The coordinates of the vertices of triangle ABC are A (-5,1), B (-2,3) and C (-4,7). The triangle is reflected over the line x=2. What is the sum of the x-coordinates of points A', B' and C'(the points after the reflection)?
The y values will not change,
the new x value will be 2 + (2-oldx)
eg A(-5,1) will become A'(2+(2+5),1) or A'(9,1)
Find B' and C', then add up the x-coordinates.

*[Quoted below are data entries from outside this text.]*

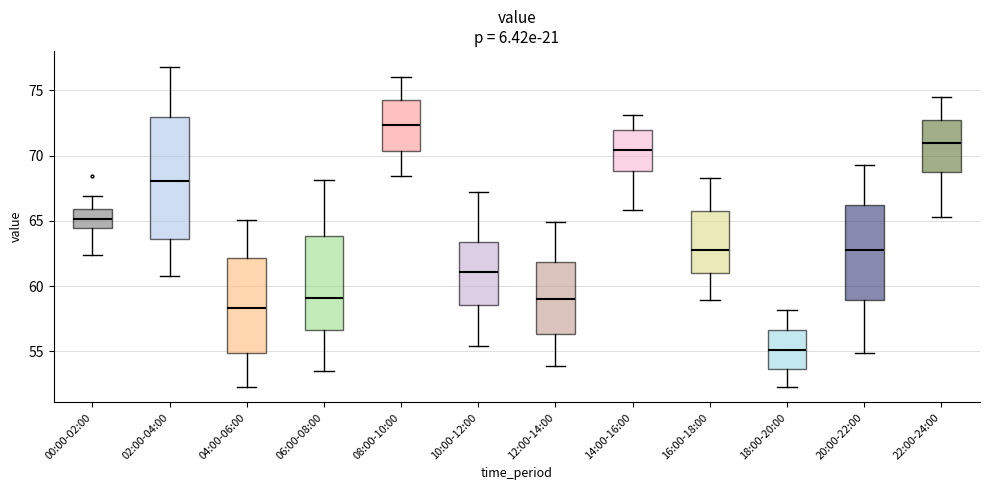

Reading left to right, read every box against the y-axis: the position of its median line, the range the box covers, and the ends of its whiskers. The values are not printed on the chart, so give them approximately, as read against the axis.

00:00-02:00: median 65.0, box 64.5 to 66.0, whiskers 62.5 to 67.0
02:00-04:00: median 68.0, box 63.5 to 73.0, whiskers 61.0 to 77.0
04:00-06:00: median 58.5, box 55.0 to 62.0, whiskers 52.5 to 65.0
06:00-08:00: median 59.0, box 56.5 to 64.0, whiskers 53.5 to 68.0
08:00-10:00: median 72.5, box 70.5 to 74.5, whiskers 68.5 to 76.0
10:00-12:00: median 61.0, box 58.5 to 63.5, whiskers 55.5 to 67.0
12:00-14:00: median 59.0, box 56.5 to 62.0, whiskers 54.0 to 65.0
14:00-16:00: median 70.5, box 69.0 to 72.0, whiskers 66.0 to 73.0
16:00-18:00: median 63.0, box 61.0 to 66.0, whiskers 59.0 to 68.5
18:00-20:00: median 55.0, box 53.5 to 56.5, whiskers 52.5 to 58.0
20:00-22:00: median 63.0, box 59.0 to 66.0, whiskers 55.0 to 69.5
22:00-24:00: median 71.0, box 69.0 to 73.0, whiskers 65.5 to 74.5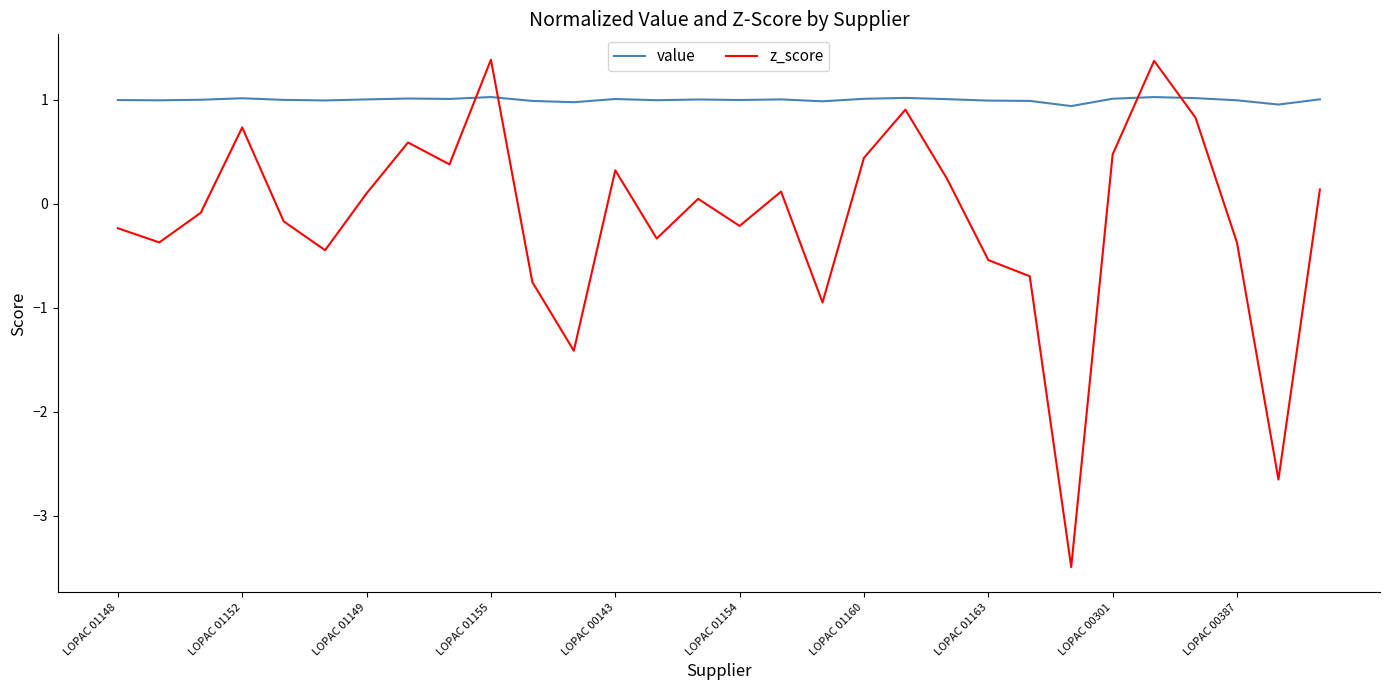

What is the minimum value shown in the chart?

-3.5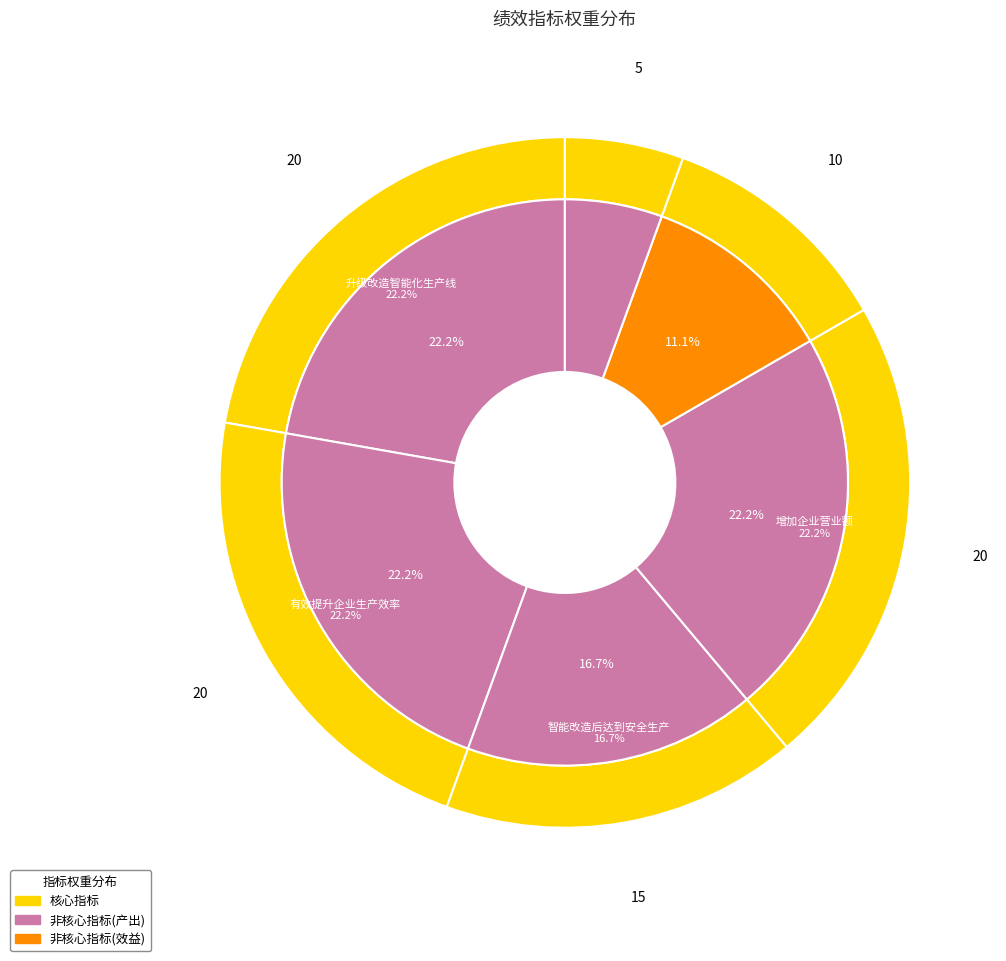

Between 增加企业营业额 and 升级改造智能化生产线, which is larger?

增加企业营业额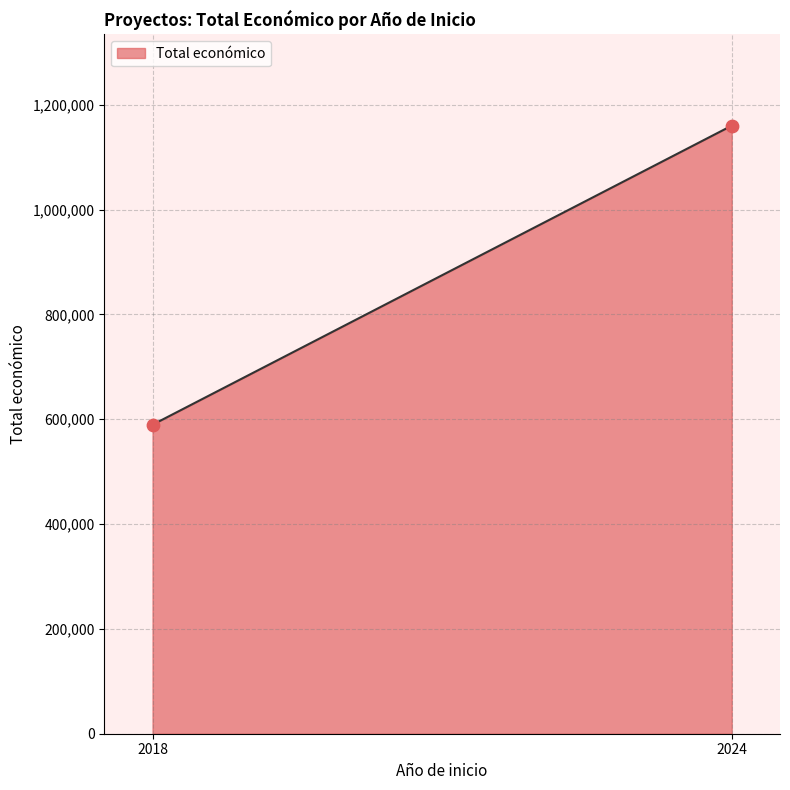

What is the difference between the maximum and minimum values?

570568.0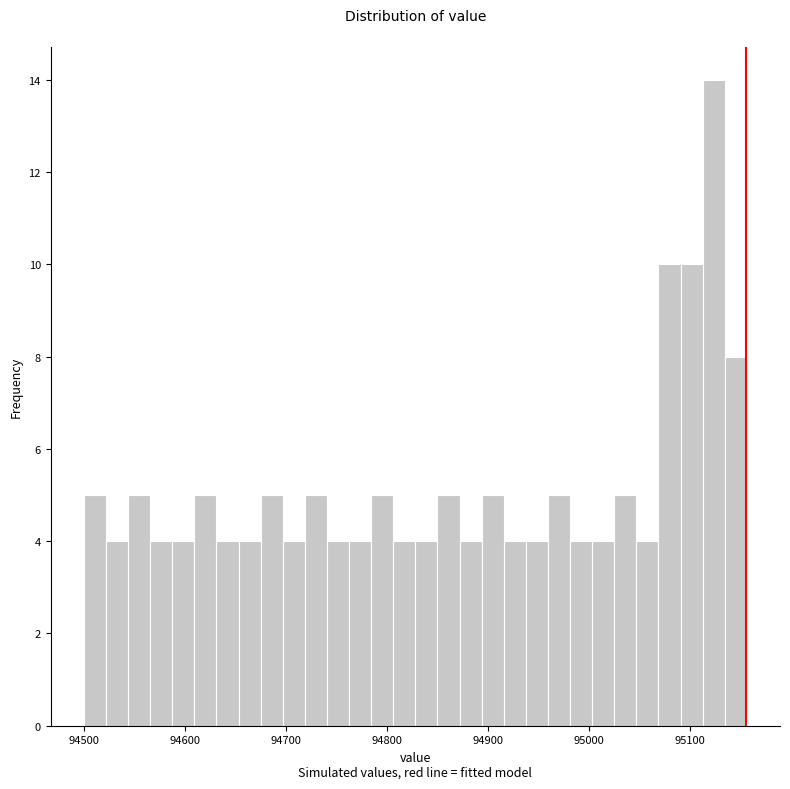

Read against the x-axis, roughly where is the centre of the tallest bar?

95120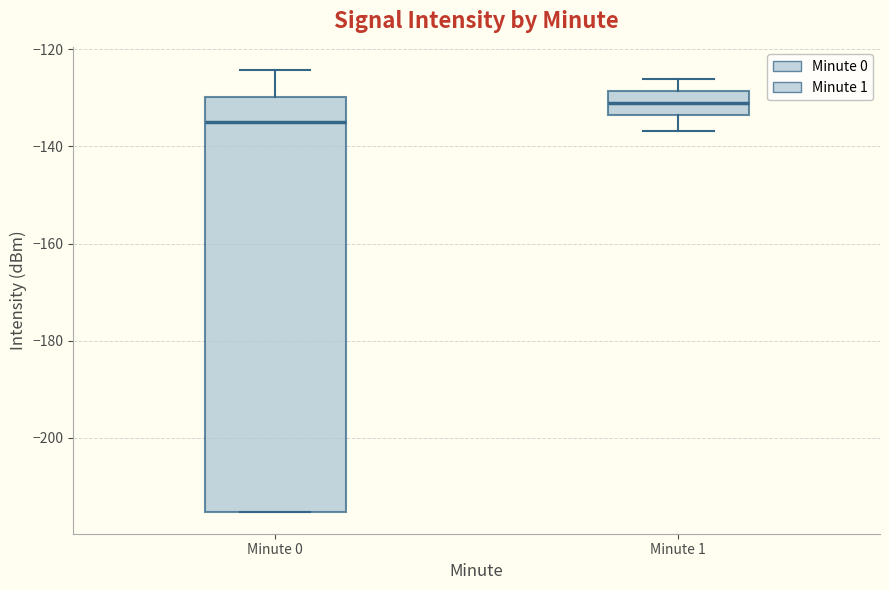

Which box's median line is the highest?

Minute 1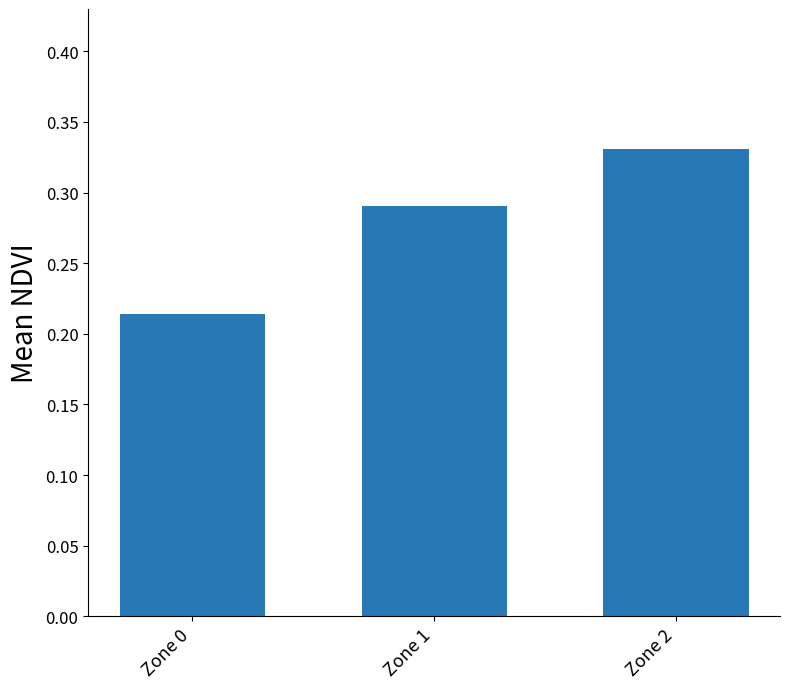

True or false: the data shows 0.4 at Zone 1.

False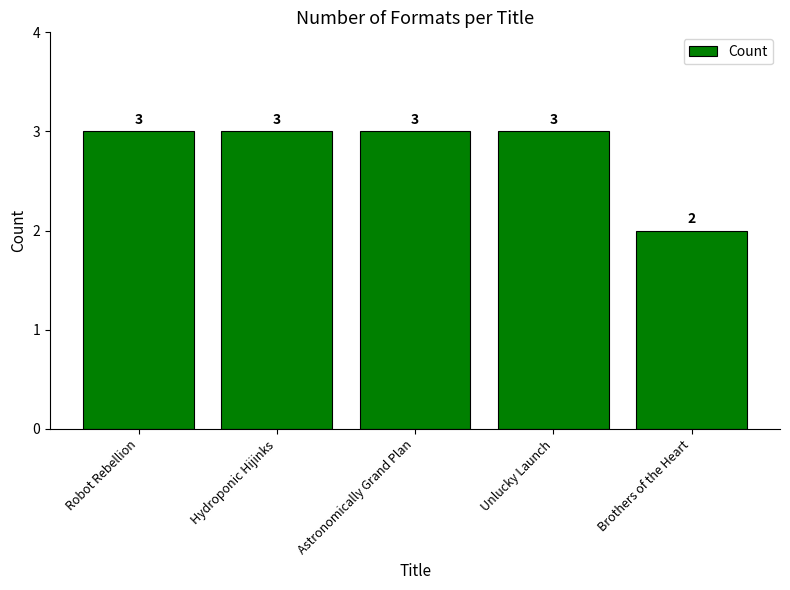

Approximately how many times larger is the value at Robot Rebellion compared to Unlucky Launch?

1.0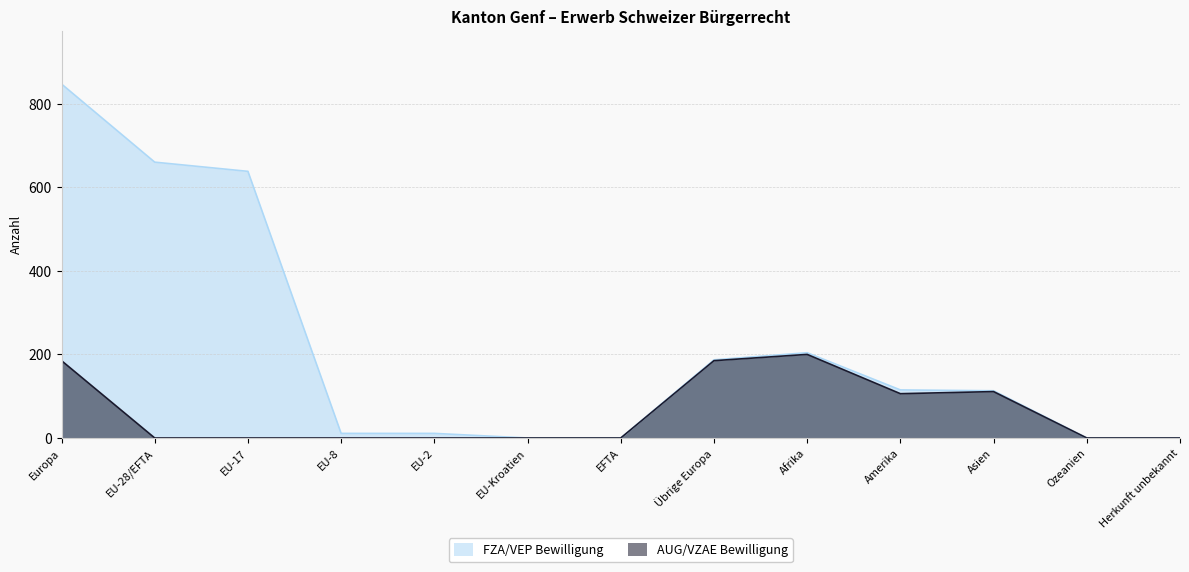

List the series in order of their overall mean, highest first.

FZA/VEP Bewilligung, AUG/VZAE Bewilligung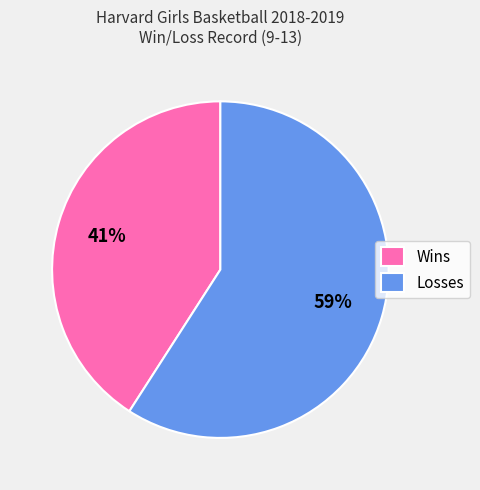

Does Losses account for over 50% of the chart?

Yes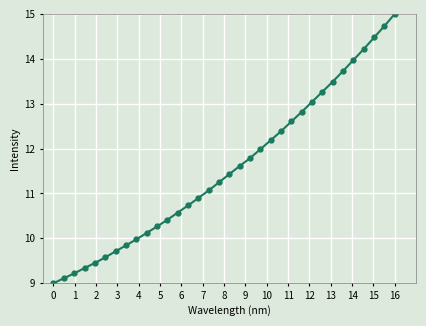

What is the average value?

11.6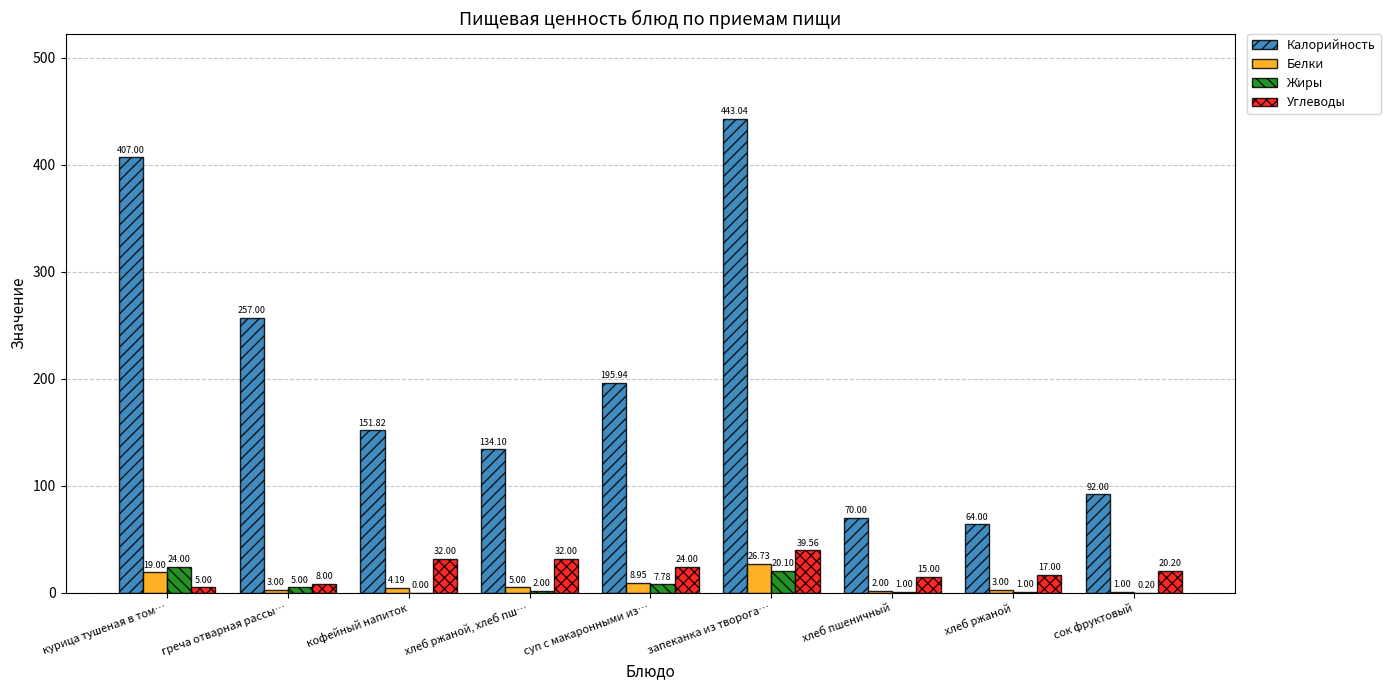

Does the chart contain stacked bars?

No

To reflect a point over a vertical line, we swap the x-coordinate with the line's equation value. In this case, the line of reflection is x=2.
Let's find the coordinates of each reflected point:
For Point A, the x-coordinate is -5. When reflected over the line x=2, we swap the x-coordinate with 2:
A' = (2, 1)
For Point B, the x-coordinate is -2. When reflected over the line x=2, we swap the x-coordinate with 2:
B' = (4, 3)
For Point C, the x-coordinate is -4. When reflected over the line x=2, we swap the x-coordinate with 2:
C' = (6, 7)
Now, let's calculate the sum of the x-coordinates of A', B', and C':
Sum = 2 + 4 + 6 = 12
Therefore, the sum of the x-coordinates of points A', B', and C' is 12.